DOCUMENT TEXT
———

This is when those around me have to remind me I’m a heterosexual man. Whatever, I absorb ideas and attitudes from all over our culture, and if guilt over bad eating is something prevalent in the homosexual community, then so be it.
I don’t care!
Sometimes I get shocked by the electrical outlet….
…..it tells me unbelievable things.
For the most part, it’s good to adhere to the old lesson “Don’t judge a book by it’s cover.”
In addition (this goes more for kids), but it’s a good idea that you “Don’t talk to strangers.”
But what happens when there’s a direct conflict between these two philosophies?
In Home Alone, Kevin McAllister is initially frightened by his creepy old neighbor, but eventually realizes that the old man has a heart of gold.
Please. Life is all about choices, and the smart choice should be to avoid the creepy old man. Sure, the old man might actually turn out to be nice too in real life, — but one has to weigh risk vs. reward.
In other words, “Don’t talk to strangers” supersedes “Don’t judge a book by it’s cover” —— especially for kids trying to avoid potential child molesters.
Growing up I did have some white sneakers, but more often than not my sneakers had logos/designs on them. What I’m saying is that I’ve never really owned pure white sneakers.
My mom always told me, “White sneakers never stay clean.” Other times she was more straight forward, “You are a slob and you’ll never take care of them.”
Well, before Halloween 2009, I decided to dress as Jerry Seinfeld (which was a costume that received mixed reviews).
Part of the outfit is wearing white sneakers, which I purchased particularly for Halloween. Since Halloween, I’ve worked these sneakers into my regular rotation of footwear (I own more pieces of footwear than most women….ok I don’t)
The point is this —- I’ve managed to keep these sneakers in pretty damn good shape through regular shining-ups.
Don’t ever doubt me again Mom!
Physical fitness is something I deeply value, so it often comes up as a subject in conversation.
Bozzzy and I often refer to having a “V-shaped groin, ” which is an ideal shape for that region of a man. (For the record, I suppose I often have even weirder conversations, so you might has well disregard any weirdness here. There’s nothing wrong with 2 secure heterosexual men discussing their groins.)
Anyway, I asked him how would one improve a V-shaped groin? Like, what letter would come after V? Bozzzy replied, “W.”
“How could you have a W-shaped groin?”
Only Siamese twins are capable of achieving such a fitness goal.
Last night I asked my sister and Steve what they thought of the smell of Brut. My sister basically said I smell like a grandpa.

———

DATA SECTION
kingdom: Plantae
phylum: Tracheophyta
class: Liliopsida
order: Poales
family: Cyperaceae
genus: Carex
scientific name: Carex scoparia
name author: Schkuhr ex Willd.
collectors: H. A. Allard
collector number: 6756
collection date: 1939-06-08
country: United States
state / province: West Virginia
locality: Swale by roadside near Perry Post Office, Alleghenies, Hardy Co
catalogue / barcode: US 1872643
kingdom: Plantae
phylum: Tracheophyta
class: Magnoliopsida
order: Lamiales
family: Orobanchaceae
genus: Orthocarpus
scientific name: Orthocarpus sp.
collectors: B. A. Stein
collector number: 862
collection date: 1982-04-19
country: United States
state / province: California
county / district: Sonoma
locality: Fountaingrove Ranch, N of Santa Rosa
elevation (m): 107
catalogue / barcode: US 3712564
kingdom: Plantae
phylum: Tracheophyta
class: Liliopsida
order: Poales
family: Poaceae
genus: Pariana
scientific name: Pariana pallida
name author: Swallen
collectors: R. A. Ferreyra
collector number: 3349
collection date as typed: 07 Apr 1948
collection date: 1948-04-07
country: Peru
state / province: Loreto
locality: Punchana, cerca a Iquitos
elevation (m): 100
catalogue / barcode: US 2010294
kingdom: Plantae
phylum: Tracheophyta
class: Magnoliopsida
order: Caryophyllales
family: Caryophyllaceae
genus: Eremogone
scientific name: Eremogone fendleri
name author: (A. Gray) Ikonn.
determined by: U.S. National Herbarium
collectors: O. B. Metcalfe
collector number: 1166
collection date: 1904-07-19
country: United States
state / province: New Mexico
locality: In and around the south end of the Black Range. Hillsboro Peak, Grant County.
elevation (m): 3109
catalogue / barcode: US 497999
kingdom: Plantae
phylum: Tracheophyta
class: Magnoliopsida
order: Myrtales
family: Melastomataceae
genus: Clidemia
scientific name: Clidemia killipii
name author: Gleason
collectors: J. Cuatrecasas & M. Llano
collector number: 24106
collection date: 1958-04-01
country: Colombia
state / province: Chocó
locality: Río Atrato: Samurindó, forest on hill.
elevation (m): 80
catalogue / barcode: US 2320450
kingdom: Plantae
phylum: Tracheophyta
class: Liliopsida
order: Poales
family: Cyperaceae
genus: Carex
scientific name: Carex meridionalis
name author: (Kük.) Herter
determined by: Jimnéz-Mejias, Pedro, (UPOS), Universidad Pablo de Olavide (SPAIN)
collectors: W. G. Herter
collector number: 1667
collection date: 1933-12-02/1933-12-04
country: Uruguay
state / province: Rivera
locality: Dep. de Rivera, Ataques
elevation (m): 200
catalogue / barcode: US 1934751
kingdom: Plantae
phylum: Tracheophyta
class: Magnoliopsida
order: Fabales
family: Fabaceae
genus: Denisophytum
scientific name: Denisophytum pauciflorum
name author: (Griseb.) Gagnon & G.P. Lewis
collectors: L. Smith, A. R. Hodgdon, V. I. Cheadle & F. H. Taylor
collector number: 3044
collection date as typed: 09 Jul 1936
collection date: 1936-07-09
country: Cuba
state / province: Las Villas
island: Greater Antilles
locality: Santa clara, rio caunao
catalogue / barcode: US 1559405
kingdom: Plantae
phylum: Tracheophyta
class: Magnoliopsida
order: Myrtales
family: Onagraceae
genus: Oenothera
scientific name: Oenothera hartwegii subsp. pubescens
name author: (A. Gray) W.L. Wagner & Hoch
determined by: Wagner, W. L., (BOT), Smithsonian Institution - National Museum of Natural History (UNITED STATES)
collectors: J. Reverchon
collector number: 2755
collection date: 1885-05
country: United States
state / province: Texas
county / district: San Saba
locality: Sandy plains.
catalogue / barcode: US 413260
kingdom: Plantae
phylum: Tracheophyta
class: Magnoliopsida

———

REQUIREMENT
Answer these from the blog excerpt:
1. What did the writer's mom always say about white sneakers?
2. Whom did the writer dress as for Halloween 2009?
3. What letter did Bozzzy say would come after V?

PROBLEM SOLUTION
1. "White sneakers never stay clean."
2. Jerry Seinfeld
3. W